EXERCISE INSTRUCTIONS »
Reproduce each of the lines below verbatim, omitting the pictures from your answer.

Data records »
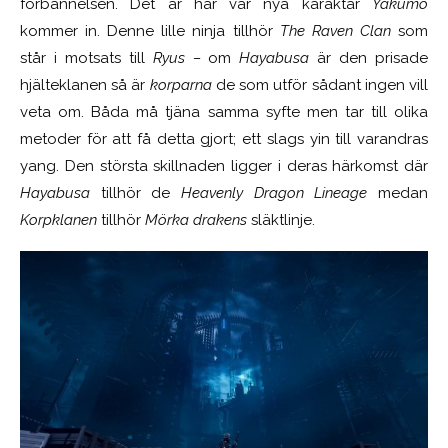
förbannelsen. Det är här vår nya karaktär
Yakumo
kommer in. Denne lille ninja tillhör
The Raven Clan
som
står i motsats till
Ryus –
om
Hayabusa
är den prisade
hjälteklanen så är
korparna
de som utför sådant ingen vill
veta om. Båda må tjäna samma syfte men tar till olika
metoder för att få detta gjort; ett slags yin till varandras
yang. Den största skillnaden ligger i deras härkomst där
Hayabusa
tillhör de
Heavenly Dragon Lineage
medan
Korpklanen
tillhör
M
örka drakens
släktlinje.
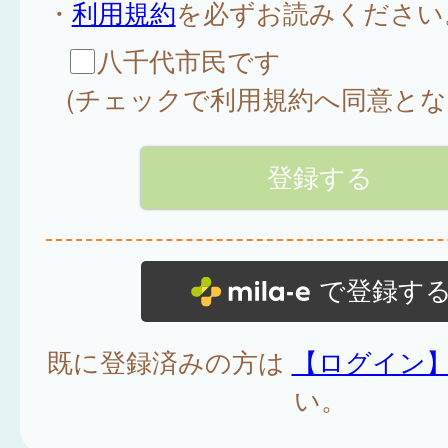
・
利用規約
を必ずお読みください
八千代市民です
(チェックで利用規約へ同意とな
で登録す
既に登録済みの方は
【ログイン
い。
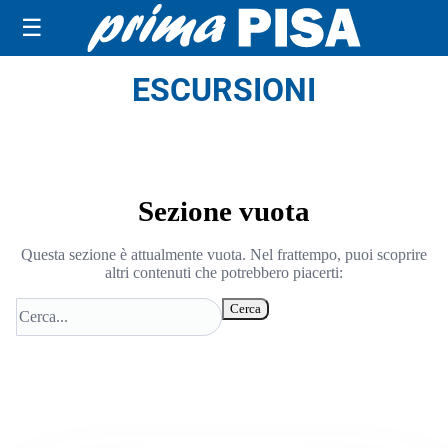
☰
ESCURSIONI
Sezione vuota
Questa sezione è attualmente vuota. Nel frattempo, puoi scoprire
altri contenuti che potrebbero piacerti:
Cerca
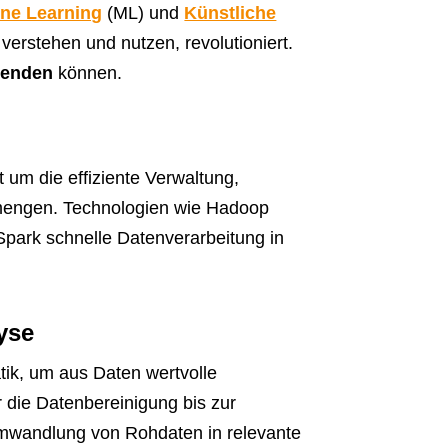
ne Learning
(ML) und
Künstliche
verstehen und nutzen, revolutioniert.
wenden
können.
 um die effiziente Verwaltung,
mengen. Technologien wie Hadoop
park schnelle Datenverarbeitung in
yse
tik, um aus Daten wertvolle
die Datenbereinigung bis zur
 Umwandlung von Rohdaten in relevante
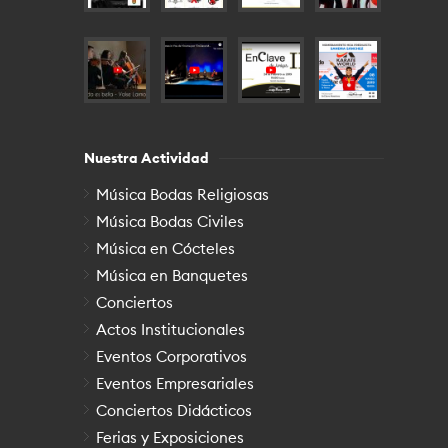
Nuestra Actividad
Música Bodas Religiosas
Música Bodas Civiles
Música en Cócteles
Música en Banquetes
Conciertos
Actos Institucionales
Eventos Corporativos
Eventos Empresariales
Conciertos Didácticos
Ferias y Exposiciones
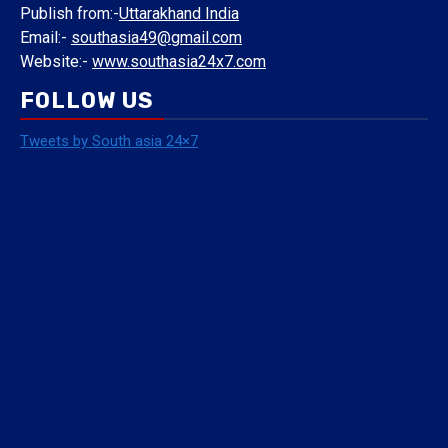
Publish from:-
Uttarakhand India
Email:-
southasia49@gmail.com
Website:-
www.southasia24x7.com
FOLLOW US
Tweets by South asia 24×7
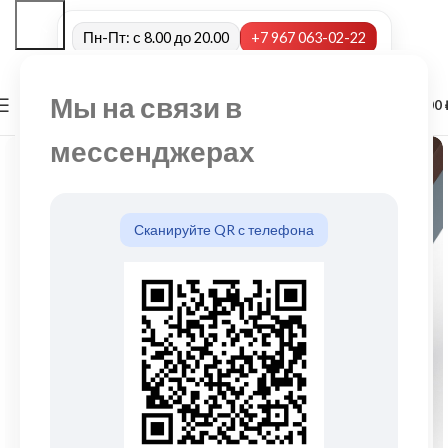
Пн-Пт: с 8.00 до 20.00
+7 967 063-02-22
Мы на связи в
0
МЕНЮ
0,00
мессенджерах
Сканируйте QR с телефона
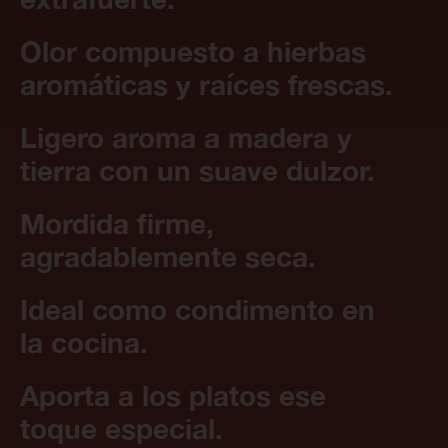
Olor compuesto a hierbas
aromáticas y raíces frescas.
Ligero aroma a madera y
tierra con un suave dulzor.
Mordida firme,
agradablemente seca.
Ideal como condimento en
la cocina.
Aporta a los platos ese
toque especial.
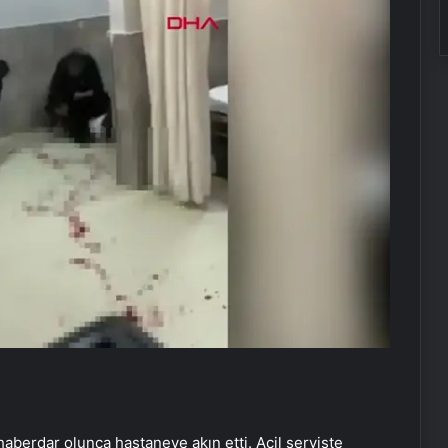
haberdar olunca hastaneye akın etti. Acil serviste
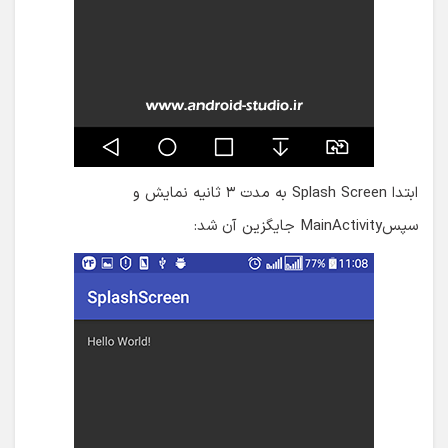
ابتدا Splash Screen به مدت ۳ ثانیه نمایش و
سپسMainActivity جایگزین آن شد:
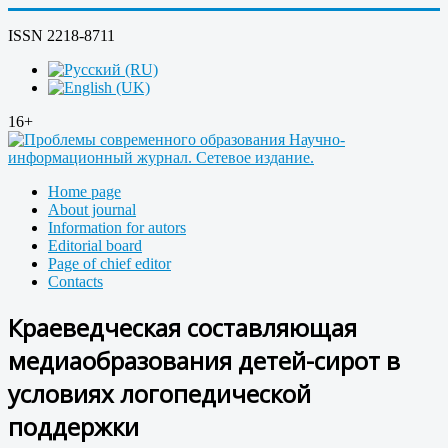
ISSN 2218-8711
16+
Home page
About journal
Information for autors
Editorial board
Page of chief editor
Contacts
Краеведческая составляющая
медиаобразования детей-сирот в
условиях логопедической
поддержки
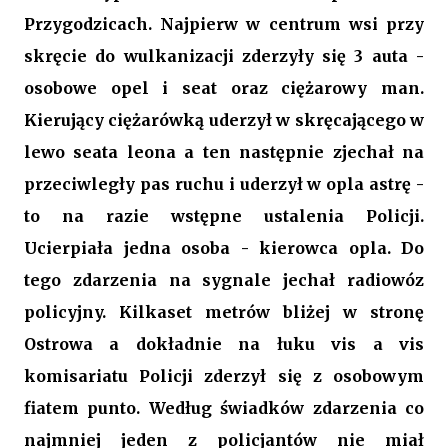
Przygodzicach. Najpierw w centrum wsi przy
skręcie do wulkanizacji zderzyły się 3 auta -
osobowe opel i seat oraz ciężarowy man.
Kierujący ciężarówką uderzył w skręcającego w
lewo seata leona a ten następnie zjechał na
przeciwległy pas ruchu i uderzył w opla astrę -
to na razie wstępne ustalenia Policji.
Ucierpiała jedna osoba - kierowca opla. Do
tego zdarzenia na sygnale jechał radiowóz
policyjny. Kilkaset metrów bliżej w stronę
Ostrowa a dokładnie na łuku vis a vis
komisariatu Policji zderzył się z osobowym
fiatem punto. Według świadków zdarzenia co
najmniej jeden z policjantów nie miał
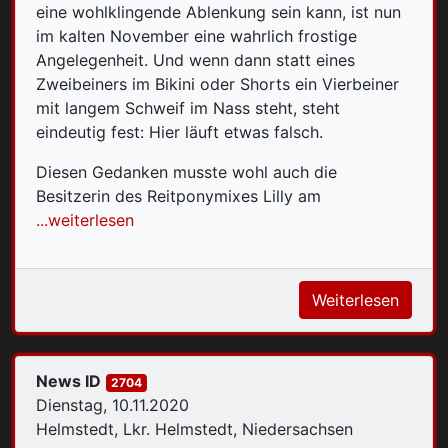
eine wohlklingende Ablenkung sein kann, ist nun
im kalten November eine wahrlich frostige
Angelegenheit. Und wenn dann statt eines
Zweibeiners im Bikini oder Shorts ein Vierbeiner
mit langem Schweif im Nass steht, steht
eindeutig fest: Hier läuft etwas falsch.
Diesen Gedanken musste wohl auch die
Besitzerin des Reitponymixes Lilly am
...weiterlesen
Weiterlesen
News ID
2704
Dienstag, 10.11.2020
Helmstedt, Lkr. Helmstedt, Niedersachsen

TASK RESPONSE »
förbannelsen. Det är här vår nya karaktär
Yakumo
kommer in. Denne lille ninja tillhör
The Raven Clan
som
står i motsats till
Ryus –
om
Hayabusa
är den prisade
hjälteklanen så är
korparna
de som utför sådant ingen vill
veta om. Båda må tjäna samma syfte men tar till olika
metoder för att få detta gjort; ett slags yin till varandras
yang. Den största skillnaden ligger i deras härkomst där
Hayabusa
tillhör de
Heavenly Dragon Lineage
medan
Korpklanen
tillhör
M
örka drakens
släktlinje.
・
利用規約
を必ずお読みください
八千代市民です
(チェックで利用規約へ同意とな
で登録す
既に登録済みの方は
【ログイン
い。
☰
ESCURSIONI
Sezione vuota
Questa sezione è attualmente vuota. Nel frattempo, puoi scoprire
altri contenuti che potrebbero piacerti:
Cerca
ne Learning
(ML) und
Künstliche
verstehen und nutzen, revolutioniert.
wenden
können.
 um die effiziente Verwaltung,
mengen. Technologien wie Hadoop
park schnelle Datenverarbeitung in
yse
tik, um aus Daten wertvolle
die Datenbereinigung bis zur
 Umwandlung von Rohdaten in relevante
Nuestra Actividad
Música Bodas Religiosas
Música Bodas Civiles
Música en Cócteles
Música en Banquetes
Conciertos
Actos Institucionales
Eventos Corporativos
Eventos Empresariales
Conciertos Didácticos
Ferias y Exposiciones
Publish from:-
Uttarakhand India
Email:-
southasia49@gmail.com
Website:-
www.southasia24x7.com
FOLLOW US
Tweets by South asia 24×7
Пн-Пт: с 8.00 до 20.00
+7 967 063-02-22
Мы на связи в
0
МЕНЮ
0,00
мессенджерах
Сканируйте QR с телефона
Olor compuesto a hierbas
aromáticas y raíces frescas.
Ligero aroma a madera y
tierra con un suave dulzor.
Mordida firme,
agradablemente seca.
Ideal como condimento en
la cocina.
Aporta a los platos ese
toque especial.
haberdar olunca hastaneye akın etti. Acil serviste
ابتدا Splash Screen به مدت ۳ ثانیه نمایش و
سپسMainActivity جایگزین آن شد:
ISSN 2218-8711
16+
Home page
About journal
Information for autors
Editorial board
Page of chief editor
Contacts
Краеведческая составляющая
медиаобразования детей-сирот в
условиях логопедической
поддержки
Przygodzicach. Najpierw w centrum wsi przy
skręcie do wulkanizacji zderzyły się 3 auta -
osobowe opel i seat oraz ciężarowy man.
Kierujący ciężarówką uderzył w skręcającego w
lewo seata leona a ten następnie zjechał na
przeciwległy pas ruchu i uderzył w opla astrę -
to na razie wstępne ustalenia Policji.
Ucierpiała jedna osoba - kierowca opla. Do
tego zdarzenia na sygnale jechał radiowóz
policyjny. Kilkaset metrów bliżej w stronę
Ostrowa a dokładnie na łuku vis a vis
komisariatu Policji zderzył się z osobowym
fiatem punto. Według świadków zdarzenia co
najmniej jeden z policjantów nie miał
eine wohlklingende Ablenkung sein kann, ist nun
im kalten November eine wahrlich frostige
Angelegenheit. Und wenn dann statt eines
Zweibeiners im Bikini oder Shorts ein Vierbeiner
mit langem Schweif im Nass steht, steht
eindeutig fest: Hier läuft etwas falsch.
Diesen Gedanken musste wohl auch die
Besitzerin des Reitponymixes Lilly am
...weiterlesen
Weiterlesen
News ID
2704
Dienstag, 10.11.2020
Helmstedt, Lkr. Helmstedt, Niedersachsen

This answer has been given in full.